I don’t know what my sexuality is.
I know it isn’t straight. I know it isn’t gay. I know it isn’t bisexual or queer or trans. Personally, I don't know why we have this endeavour culturally to give everything a name. My work is my personality and sexuality manifest – when I look at it, it feels like me.
Depression is one of my themes.
In the Hong Kong show, there are these big paintings with layers that recede back into what is ultimately a bright white void. It harks back to some sort of inner turmoil. Depression has been a big ongoing thing in my life. My feeling is that if depression is at the core of your existence, your job is to try to get other experiences and feelings to kind of cover it up, and the everyday trials and tribulations of just being a person might embolden those other layers or they might strip them away. I feel self-conscious talking about this. My personal difficulties feel very self-indulgent compared to the plight of the world in 2016.
The worst case scenario happened twice this year.
I felt that way about Brexit and now Brexit part two has happened. Very terrible. I don’t know how it’s going to unfold. I'm scared. It makes me question all the things I thought were true.
While I've got a paintbrush in my hand, I'm thinking a thousand things.
I’ve got to write ten emails to those different dancers.
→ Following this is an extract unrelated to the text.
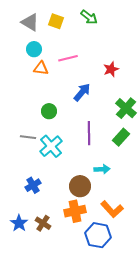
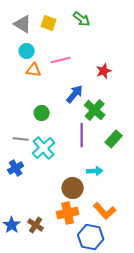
green cross: (126, 108) -> (95, 110), moved
blue cross: (33, 185) -> (16, 168), moved

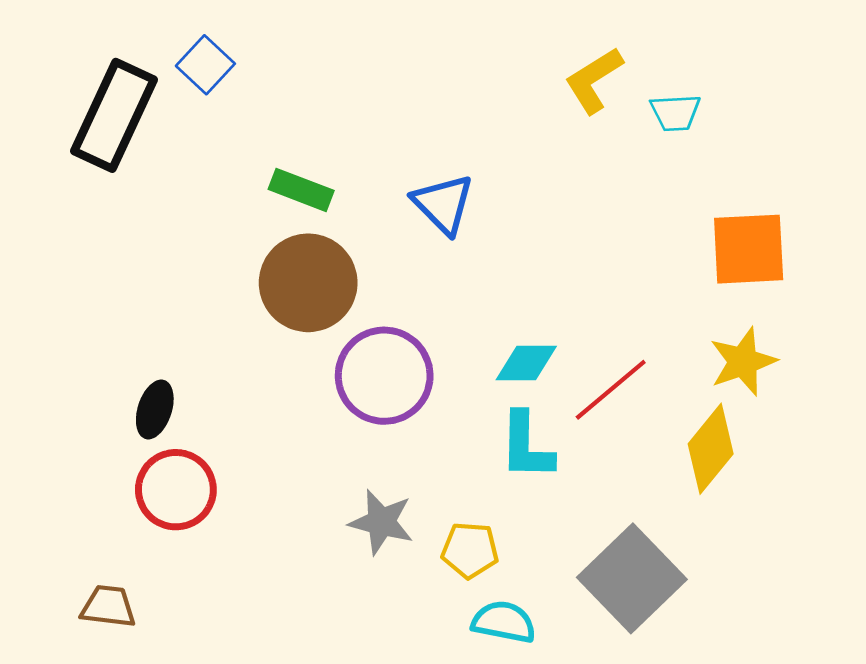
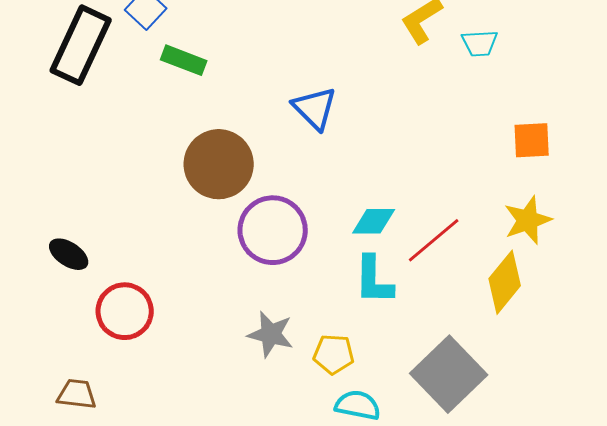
green rectangle: (301, 190) -> (184, 60), moved
orange square: (749, 249) -> (532, 140), size x0.7
black ellipse: (155, 409) -> (69, 254), moved, turned -75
I’ve got to speak to the fabricator that’s making my new sculpture and decide on a colour for the jesmonite that’s going to go in it. I’ve got to write to the people that run that football pitch where I want to do this new performance. And I’ve got to find ten boys who are up for doing the performance naked. It does drive me insane, actually.
I wanted to do anything but be an artist.
I’d been brought up around contemporary art and I found museums and galleries boring, and there was a sense of obligation. And then when I was about 17, I made a still-life painting that I loved, and it was like – ah, so you can do something you enjoy and that can be, you know, what you do in your life. So I did that.
I’m a ferocious attention seeker
but absolutely crippled with shyness and insecurity at the same time. I get really, really nervous about performing in my works. I recently did a performance in New York at Jeffrey Deitch’s gallery. I was in it in a really minimal way – sitting on a subwoofer with my face painted like all the other performers. And I was so nervous, I can’t tell you. I felt debilitated with nerves.
One of my heroes is Bertolt Brecht
the German playwright. One of his priorities was that the audience should be entertained – but that people go home and talk about the work critically rather than just passively absorbing it. Very often I find that if a work is hyper aware of its own serious criticality, that basically means it’s going to be incredibly boring. For me, it’s really important that the viewer is rewarded for their investment. Criticality and entertainingness do not need necessarily to be mutually exclusive.
“Collaboration” is misused.
I use the analogy of a soup or a sandwich. If you can see all the different layers and you can say, oh the cheese is mine, the lettuce is hers, the tomato is his, that is not a collaboration. But if it’s all messed up together like a soup, and you can’t distinguish between the contributions, that is a collaboration. I do both.
I’m 100% not a morning person.
Absolutely hate it. It takes me a few hours to become Eddie… I stole that line from A Single Man. I often work late.
A collective spirit is an important thing.
The exhibition is the thing that excites me – it’s the moment that the work really comes alive. So when I left art school, I felt this great yearning to be exhibiting, and so my friends and I clubbed together and exhibited off our own steam in completely improvised venues. We’d get rooms above pubs, do a show there. I did a show in my own bedroom once.